# Reading passage:
But they did it with offense, too. Of those final 33 points, freshman Tori McKinney (11), sophomore Grace Grocholski (nine) and fifth-year center Annika Stewart (nine) accounted for 29 of them. Those three had 25 of Minnesota's season-best 28 fourth-quarter points.
For McKinney, all of her 11 points came in the fourth. Grocholski finished with a season-high 19, seven in the fourth, including a personal 6-0 run that ended with two free throws with 52 seconds left that put the Gophers up four. Stewart and Amaya Battle scored 11. Mallory Heyer had 10 points and 10 rebounds, her first double-double of the season.
The Gophers shot 16-for-46 through three quarters. In the fourth they made six of 11 shots, two of three three-pointers and 14 of 18 free throws, with McKinney going 7-for-8, Grocholski 5-for-6.
Resilience?
"We just looked within each other," said McKinney, who was 0-for-3 with no free throw attempts through three quarters. In the fourth: She was 2-for-3 shooting, 7-for-8 on free throws with three rebounds, two assists and a steal while scoring in double figures for the ninth time in 11 games as a starter. "We kept having our huddles, the five people out on the court. It was, 'We're going to win this with us. It's just us, together. We're going to keep our calm. We're going to keep our composure.' "
Plitzuweit said two plays stuck out. With Grocholski, it was getting the ball to Heyer as the shot clock was expiring earlier in the fourth quarter. With McKinney, it was her attacking off a pick, getting knocked to the floor, hard, then getting up and hitting two free throws with 2:51 left, drawing the Gophers to within two points.

[Text extractions from each page]

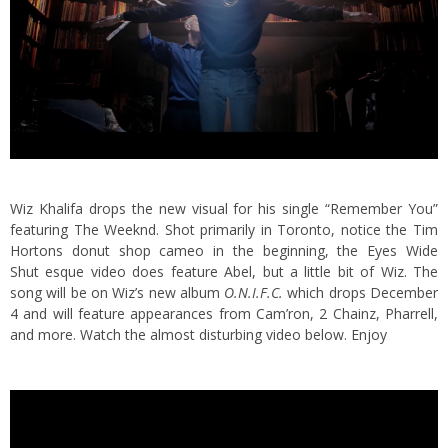
Wiz Khalifa drops the new visual for his single “Remember You”
featuring The Weeknd. Shot primarily in Toronto, notice the Tim
Hortons donut shop cameo in the beginning
, the Eyes Wide
Shut esque video does feature Abel, but a little bit of Wiz. The
song will be on Wiz’s new album
O.N.I.F.C.
which drops December
4 and will feature appearances from Cam’ron, 2 Chainz, Pharrell,
and more. Watch the almost disturbing video below. Enjoy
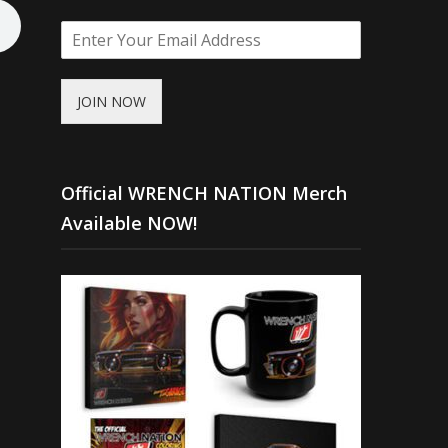
JOIN NOW
Official WRENCH NATION Merch
Available NOW!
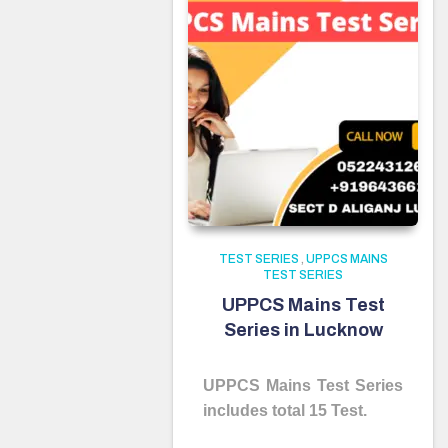
TEST SERIES
,
UPPCS MAINS
TEST SERIES
UPPCS Mains Test
Series in Lucknow
UPPCS Mains Test Series
includes total 15 Test.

# Using the information:
1: Count the lines of the entries that contain the string "UPPCS".
2: Write what comes after the last paragraph of the basketball recap.
The basketball recap and the entries are unrelated material.

# Numbered answers:
1: 3

2:
And then: Heyer grabbed the rebound of an Illinois miss and Grocholski drove to tie the score with 2:15 left. With 1:26 left, Grocholski hit two free throws. She hit two more with 52 seconds left, and Minnesota led by four.
Over the final 12 minutes it was like a switch was flipped. "It was just slowing down at the rim," said Grocholski, who hit five of eight shots and both of her three-pointers. "Just trying to not settle for tougher shots than we needed. It was just doing the little things."
Bryant finished with a game-high 20 points. But, guarded by McKinney for much of the game, she shot just 6-for-16. Former Park Center star Adalia McKenzie scored 14 before fouling out late.
The Gophers' 3-1 start in the Big Ten is their best through four games since the 2014-15 season.
"We were struggling to get things to fall for us a good majority of the game," said Plitzuweit, who on Sunday added her 400th win to a résumé that includes head coaching stops at Grand Valley State, Northern Kentucky, South Dakota and West Virginia. "But in the fourth quarter our players did a really nice job of playing with toughness. That's when things could have turned the other way in a hurry."